Every single day I woke up at around 8 am. It was crucial to me to keep a routine, a schedule, a “normality”, to keep my mind and my body in shape. Until around 1 pm, after listening to the news, having communicated with friends, my parents, having read articles from around the world, a certain mood and certain thoughts were formed in my mind.
Was I feeling insecurity? Boredom? Was I angry about something? Was I missing something? Was I thinking of an unfulfilled “dream” (like being a tennis player for example)? Was I feeling lonely a bit more than other days?
I thought about how I could best express that mood in a picture. I immediately tapped into a sense of self-deprecation, which I think comes across quite obviously, and some theatricality by creating these pictures. I was thinking that I might touch a small chord of everyone who was in the same state as me. It turns out that Ι actually did.
Did this process bring out new qualities out in you for the first time, and if so, were you surprised?
I really don’t take things very seriously, not more than I should, I mean. I see life as a great playground where I don’t make the rules. I tried to be “all of us” with these characters that I “created”. The “Last Supper” photo, where 13 characters meet at the same table, was not a conversation with blasphemy, quite the opposite. I like to think that we were all invited to that table.
How important was this lockdown diary for you as an artistic expression?
As a commercial photographer, earning your living from photography, your goal is to impress potential clients. That’s inevitable. As an art, as an expressive photographer, I try to photograph scenes, feelings and images according to my thoughts and creative state at the moment I shoot. Photography is an art. Expressing thoughts and feelings through it is its purpose, it is the tool not to need to use words.
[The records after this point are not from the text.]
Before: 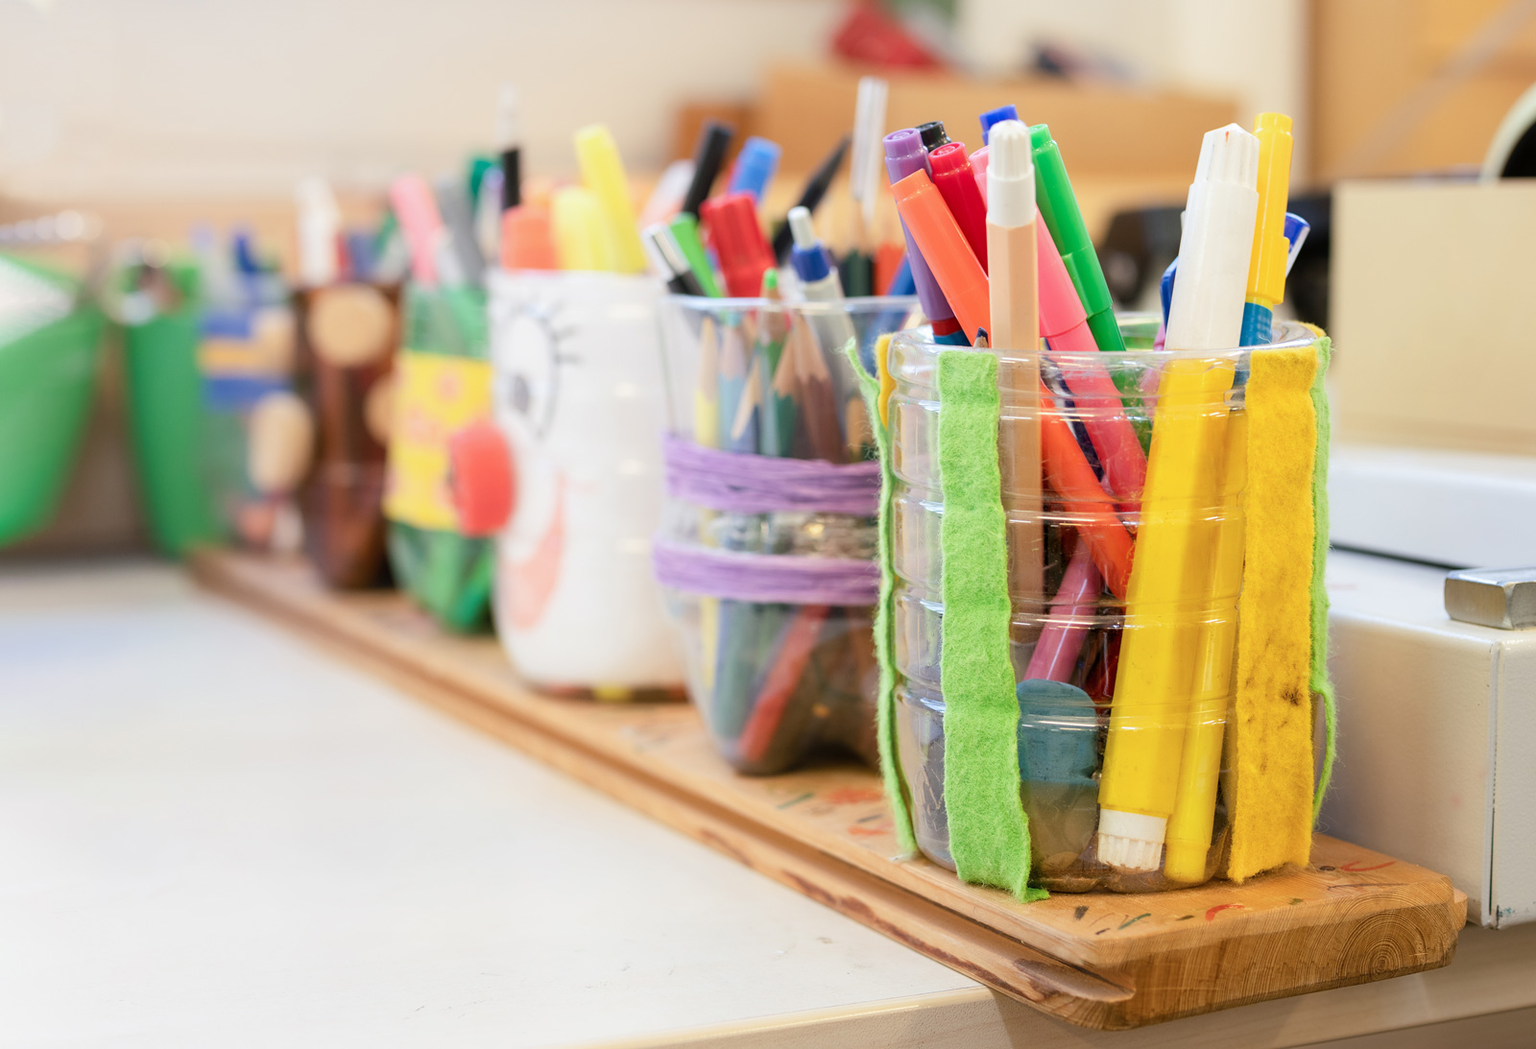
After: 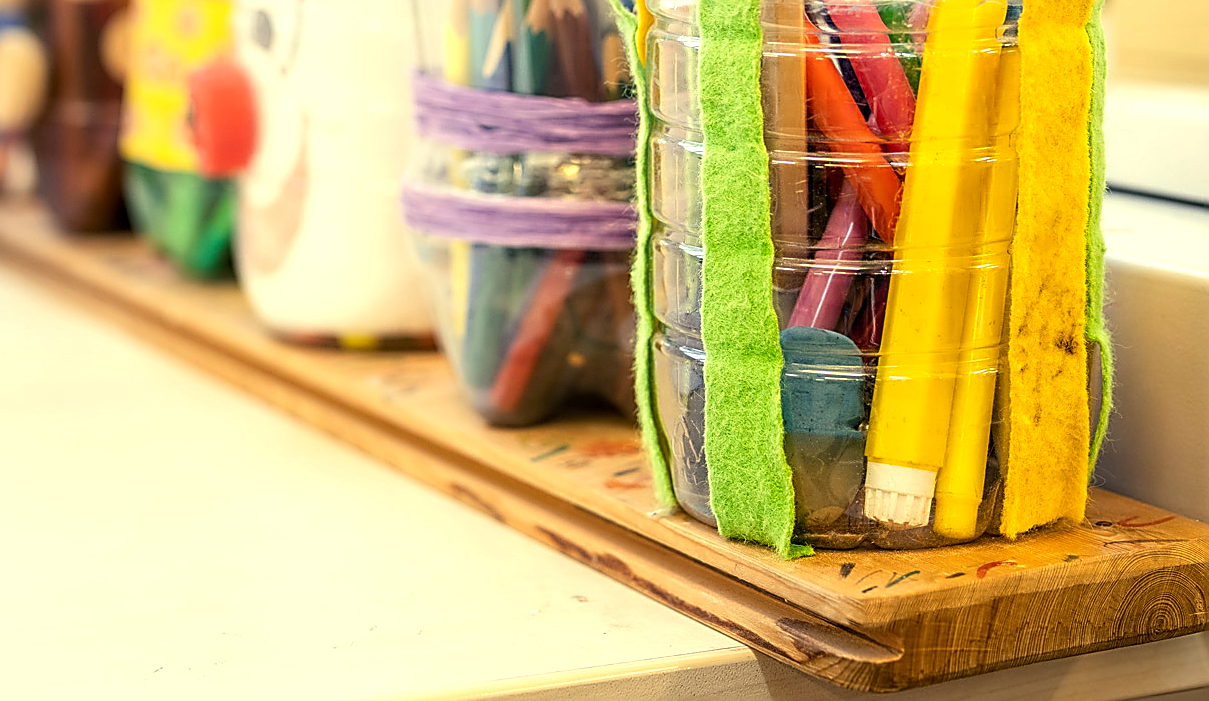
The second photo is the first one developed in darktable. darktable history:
exposure: black level correction 0.002, compensate exposure bias true, compensate highlight preservation false
sharpen: radius 1.697, amount 1.281
local contrast: on, module defaults
crop and rotate: left 17.478%, top 34.953%, right 6.906%, bottom 0.876%
color balance rgb: highlights gain › chroma 7.911%, highlights gain › hue 85.89°, perceptual saturation grading › global saturation 8.806%, perceptual brilliance grading › global brilliance -17.408%, perceptual brilliance grading › highlights 27.942%, global vibrance 4.72%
Are you working on any other projects you’d like to share with us?
At the moment I’m expecting the publication of two different books that I worked on, in the past 18 months.
What have your travels around Greece offered you most?
I like discovering people’s stories. I don’t look for the perfect photograph or the most beautiful scenery anymore. I like to be near people, capturing their everyday living, their wishes, joy and grief, their optimism, creativity and fun! And I love to photograph food, kitchens, cooks, farmers, wineries…
Everything that has to do with a real, peaceful life.